* [THE EXERCISE]: Copy out the passage of the sermon on living in dignity from "Jesus is preaching" to "neighbors to love.", word for word.

Sunday, February 23, 2014

Living in Dignity


There's a word we don’t hear in our lessons today. We hear so much about love it almost just rolls past us. But one word I think we should engage is Dignity. It never appears in our lessons but I think is very much a part of what God’s law and Jesus’ teaching are about-the worth of each person God created matters to God. Dignity is a word sorely needed in our world on so many levels. Not the least of which is the notion that “Stand your ground” and “turn the other cheek” are incompatible.

Jesus is preaching and talking about loving neighbors and the crowd knows it. It’s from Leviticus-Love your neighbor as yourself. But here’s the thing- the word that is not in Leviticus-enemy. There’s no hating enemy in Leviticus. It might seem like Jesus is a little sloppy about remembering Leviticus. But I think he preaches to what he knows people have decided to believe. “Not my neighbor” means “OK to hate.”

He preaches dignity to the crowd for themselves, for those Galileans who are oppressed by the Roman rule, and for all their others. We all have “others.” The ones who are not neighbors to love.

I’m just back from the Youth Sleepover, where kids constantly question the scope of how much is really expected, questions about what each newly encountered situation demands: “ But Pastor…!” you REALLY mean I have to do THIS?” No wonder those 10 commandments became over 600 rules in Leviticus. We all ask the questions.

Today Jesus sums up God’s “yes” to our “No” about the poor, the stranger, the deaf, blind, rich, extended family, and more. All the people we encounter not those we want to. And if you think about your day and who you encounter- it’s often largely not family. If you stop and think many of us encounter and spend more time with the doctor, the store clerk, the bus driver, the food server, coworkers.  What does it mean to love and honor them? With dignity? Maybe it starts with seeing them as people in the picture as opposed subjects of McWages,  immigration limits, healthcare and more.

A little deeper, think about all the people you just cannot abide or maybe even have hurt you. Them too? One of our kids on the overnight is struggling with controlling anger. She already has a label-she has “anger management” issues. Like that ends the possibilities. She's been taught it's the response to everything that is challenging. When she gets mad she thinks nothing of “popping” the offender. But I have "anger management issues." She insists that “ I choose my attitude based upon how you treat me.” Sounds kind of like “eye for an eye.” And she can hold her anger and not let go. As I work with her to find better avenues, I shared with her the saying “holding a grudge is like letting someone live rent free in your head.” Why would any of us give that much of us to our "enemy"?

* [Recorded data]:
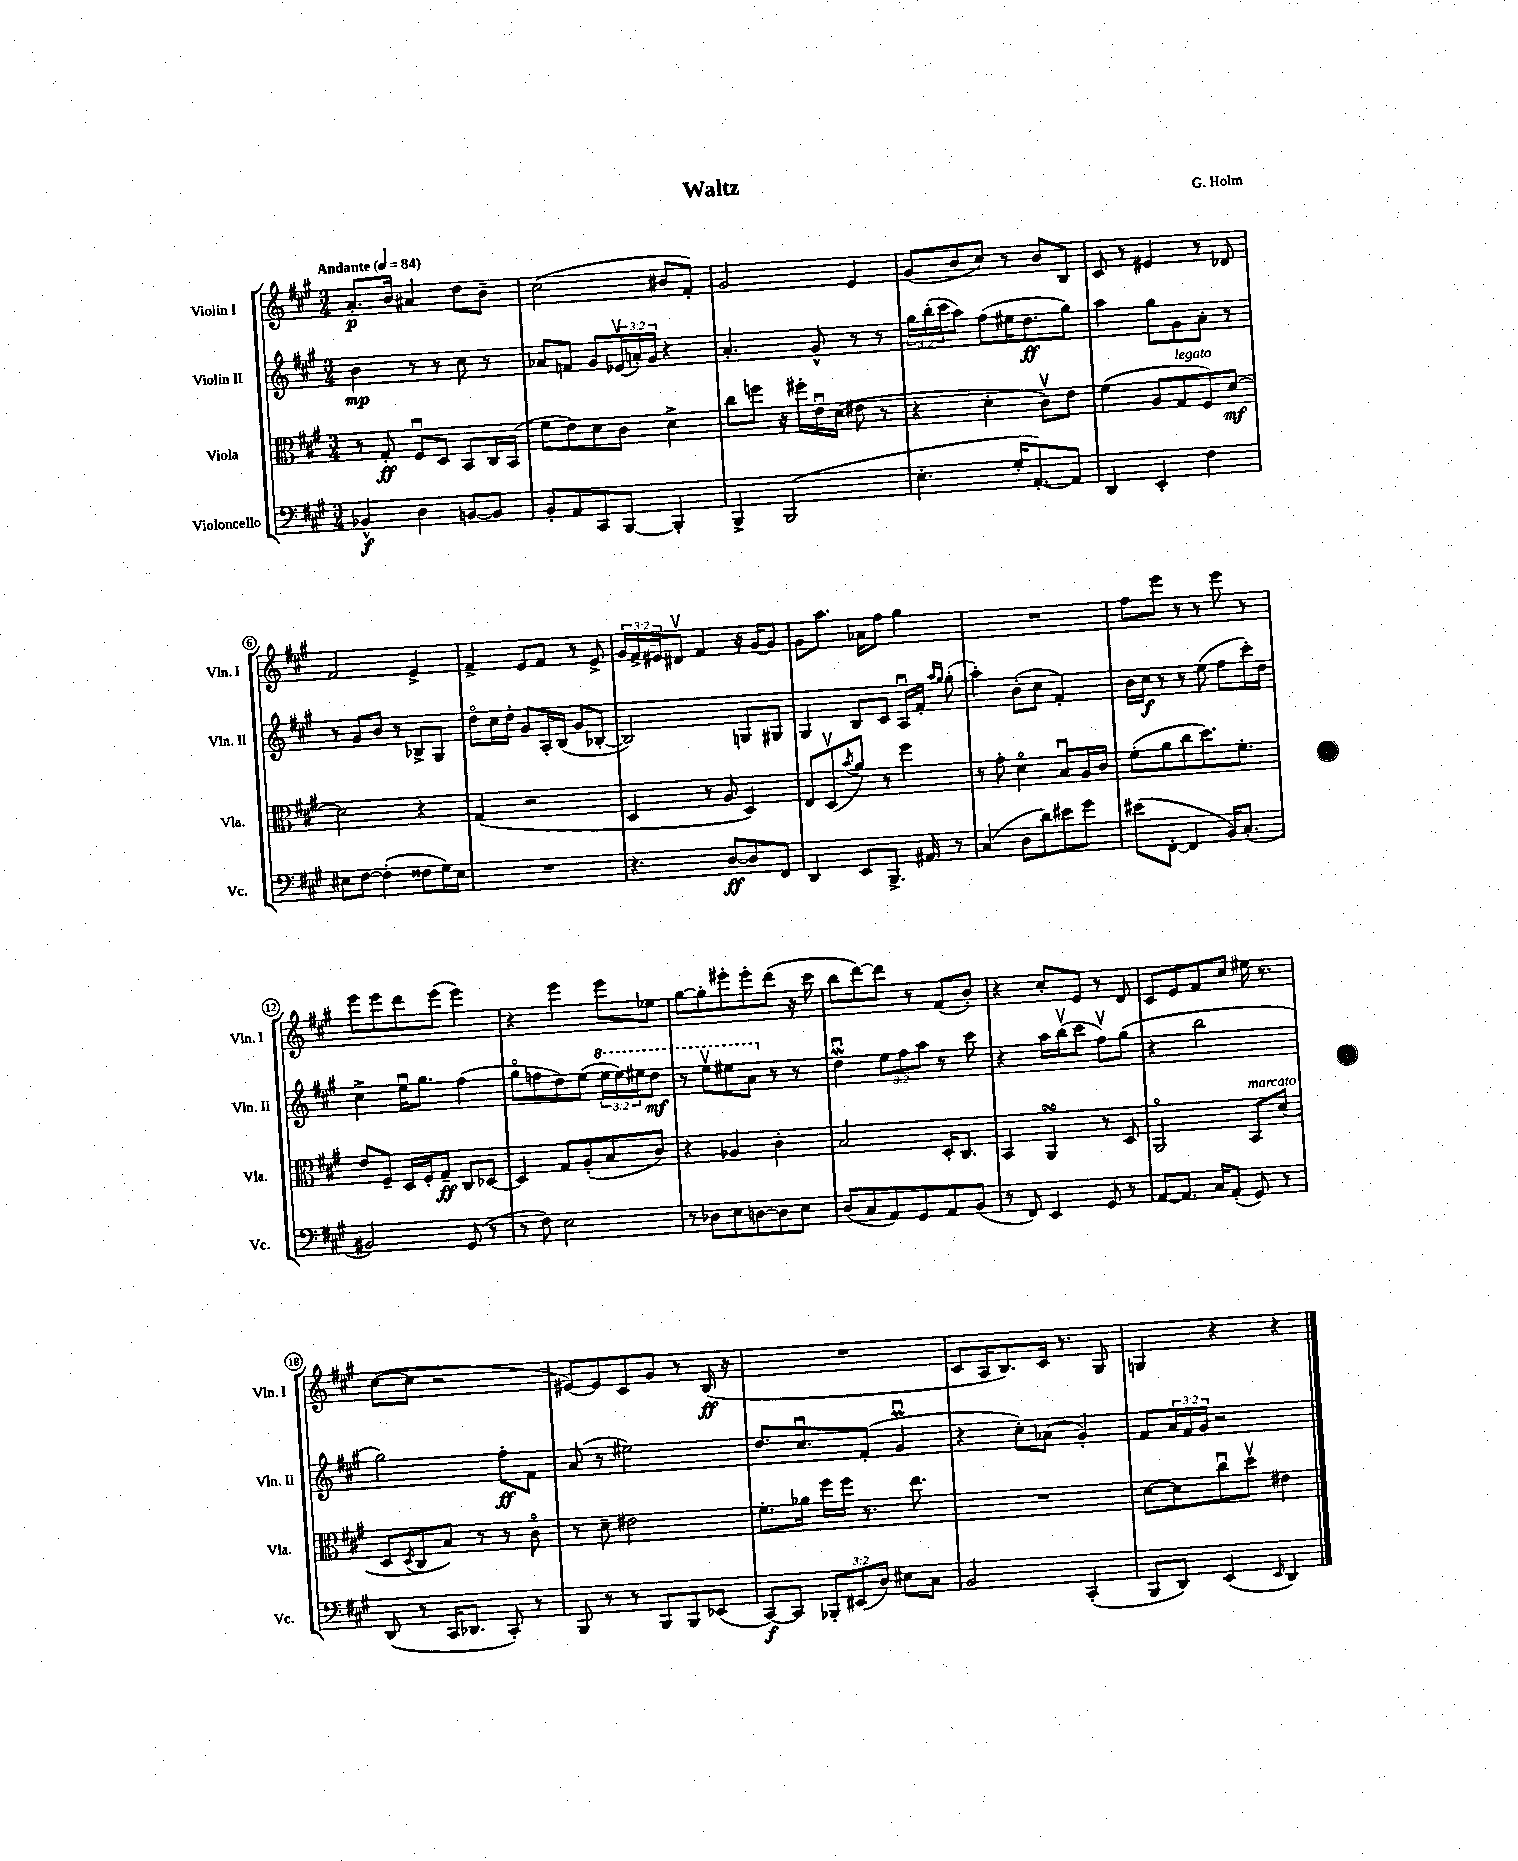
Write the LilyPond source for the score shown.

\header { title = "Waltz" composer = "G. Holm" }
<<
\new StaffGroup <<
\new Staff = "s0" \with { instrumentName = "Violin I" shortInstrumentName = "Vln. I" } {
    \clef treble \key a \major \numericTimeSignature \time 3/4 \override Staff.TupletNumber.text = #tuplet-number::calc-fraction-text \tempo "Andante" 4 = 84
    a'8.-.\p b'16 ais'4 d''8 b'8-- |
    cis''2( bis'8 fis'8-.) |
    gis'2 e'4 |
    gis'8( b'8 cis''8) r8 b'8 b8 |
    cis'8 r8 eis'4 r8 des'8 |
    fis'2 e'4-> |
    fis'4-> e'8 fis'8 r8 e'8-> |
    \tuplet 3/2 { gis'16 fis'16-> eis'16 } dis'8\upbow fis'4 r16 gis'16~ gis'8 |
    gis'8 a''8. aes'16 fis''8 gis''4 |
    R2. |
    fis''8 e'''8 r8 r8 e'''8 r8 |
    e'''8 e'''8 d'''8 e'''8( e'''4) |
    r4 e'''4 e'''8 ees''8 |
    gis''8~ gis''8-. eis'''8-. eis'''8-. d'''8( r16 cis'''16 |
    b''8 d'''8~) d'''8 r8 fis'8( b'8-.) |
    r4 cis''8-. e'8 r8 d'8 |
    cis'8 e'8 fis'8 cis''8 eis''16 r8. |
    cis''8~( cis''8 r2 |
    eis'8~) eis'8 cis'8 gis'8 r8 b16\ff( r16 |
    R2. |
    cis'8 a16 b8.) cis'16 r8. gis8 |
    g4 r4 r4 \bar "|." |
}
\new Staff = "s1" \with { instrumentName = "Violin II" shortInstrumentName = "Vln. II" } {
    \clef treble \key a \major \numericTimeSignature \time 3/4 \override Staff.TupletNumber.text = #tuplet-number::calc-fraction-text
    b'4\mp r8 r8 cis''8 r8 |
    aes'8 f'8 gis'8 \tuplet 3/2 { ees'16\upbow( a'16-.) gis'16 } r4 |
    a'4.-. gis'8-^ r8 r8 |
    \tuplet 3/2 { gis''16 b''16-.( cis'''16 } a''8) fis''8( eis''16 d''8.\ff gis''8) |
    a''4 gis''8 gis'8 a'8-. r8 |
    r8 gis'8 b'8 r8 bes8-> gis8 |
    d''8\flageolet cis''16 d''16-. gis'8 a16-. b16( gis'8 bes8~-. |
    bes2) g8 gis8 |
    gis4 b8 cis'8 a16\downbow fis'16-. \grace { a''16 gis''16 } gis''8-.( |
    a''4-.) b'8-.( cis''8 fis'4-.) |
    b'16 cis''16\f r8 r8 e''8( fis''8 cis'''16-.) d''16 |
    cis''4-> e''16\downbow gis''8. fis''4( |
    gis''8\flageolet f''8 d''8) e''8( \tuplet 3/2 { \ottava #1 e'''16 e'''16) eis'''16 } d'''8\mf |
    r8 e'''8\upbow eis'''8 a''8 \ottava #0 r8 r8 |
    d''4\downbow\mordent \tuplet 3/2 { e''8 fis''8 a''8 } r8 cis'''8 |
    r4 a''16 b''16\upbow( cis'''8 fis''8\upbow) gis''8( |
    r4 b''2 |
    gis''2) fis''8-.\ff fis'8 |
    a'8( r8 eis''2) |
    d''8. cis''8.\downbow fis'8-.( gis'4\downbow\prall |
    r4 cis''8-.) aes'8( gis'4-.) |
    fis'8 \tuplet 3/2 { a'16 fis'16 gis'16 } r2 \bar "|." |
}
\new Staff = "s2" \with { instrumentName = "Viola" shortInstrumentName = "Vla." } {
    \clef alto \key a \major \numericTimeSignature \time 3/4
    r8 gis8-.\ff fis8\downbow d8 b,8 cis16 b,16( |
    fis'8 e'8) d'8 cis'8 d'4-> |
    cis''8 f''8 r16 fis''16-. e'16\downbow d'16( eis'8 r8 |
    r4 d'4-. cis'8\upbow) e'8 |
    fis'4( a8 gis8^\markup { \italic "legato" } fis8) d'8~\mf |
    d'2 r4 |
    gis4( r2 |
    d4 r8 a8 d4) |
    e8 d8\upbow( \acciaccatura { b'8 } a'8) r8 fis''4 |
    r8 gis'8-. d'4\flageolet b8\downbow a16 cis'16 |
    fis'8-.( a'8 cis''8 d''8.) fis'8.-. |
    e'8 fis8-- d16 fis16-. gis8--\ff cis8 des8~ |
    des4 gis8 a8-.( b8 cis'8) |
    r4 aes4 cis'4-. |
    b2 d16-. cis8. |
    b,4 a,4\turn r8 d8 |
    a,2\flageolet b,8^\markup { \italic "marcato" } d'8( |
    d8 \acciaccatura { d8 } cis8 b8) r8 r8 cis'8\flageolet |
    r8 d'8-- eis'2 |
    fis'8.-. aes'16 fis''16 fis''16 r8. e''8. |
    R2. |
    d'8~ d'8 cis''8\downbow d''8\upbow eis'4 \bar "|." |
}
\new Staff = "s3" \with { instrumentName = "Violoncello" shortInstrumentName = "Vc." } {
    \clef bass \key a \major \numericTimeSignature \time 3/4 \override Staff.TupletNumber.text = #tuplet-number::calc-fraction-text
    bes,4-^\f d4 b,8~ b,8 |
    b,8-. a,8 cis,8 b,,8~ b,,4-. |
    b,,4-> b,,2( |
    e4.-. gis16-. a,8.~-.) a,8 |
    d,4 e,4-. fis4 |
    eis8 fis8~ fis4-.( fisis8 gis16) eis16 |
    R2. |
    r4. d8~\ff d8 fis,8 |
    d,4 e,8 b,,8.-> ais,16 r8 |
    cis4( d8 d'8) eis'8 gis'8 |
    eis'8( fis,8~-. fis,4 b,16) cis8.-.( |
    bis,2) gis,8( r8 |
    r8 fis8) e2 |
    r8 des8 e8 d8~ d8 e8 |
    d8( cis8 a,8) gis,8 a,8 b,8( |
    r8 fis,8) e,4 gis,8 r8 |
    a,8~ a,8. cis16 a,8-.( gis,8) r8 |
    d,8( r8 cis,16 des,8. cis,8-.) r8 |
    b,,8 r8 r8 b,,8 b,,8 ees,8( |
    cis,8~\f) cis,8 \tuplet 3/2 { bes,,8-. eis,8( d8) } eis8 cis8 |
    b,2 cis,4-.( |
    b,,8 d,8) e,4( \grace { e,16 } d,4) \bar "|." |
}
>>
>>
\layout { \context { \Score \override BarNumber.stencil = #(make-stencil-circler 0.1 0.3 ly:text-interface::print) } }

* [RESPONSE]:
Jesus is preaching and talking about loving neighbors and the crowd knows it. It’s from Leviticus-Love your neighbor as yourself. But here’s the thing- the word that is not in Leviticus-enemy. There’s no hating enemy in Leviticus. It might seem like Jesus is a little sloppy about remembering Leviticus. But I think he preaches to what he knows people have decided to believe. “Not my neighbor” means “OK to hate.”

He preaches dignity to the crowd for themselves, for those Galileans who are oppressed by the Roman rule, and for all their others. We all have “others.” The ones who are not neighbors to love.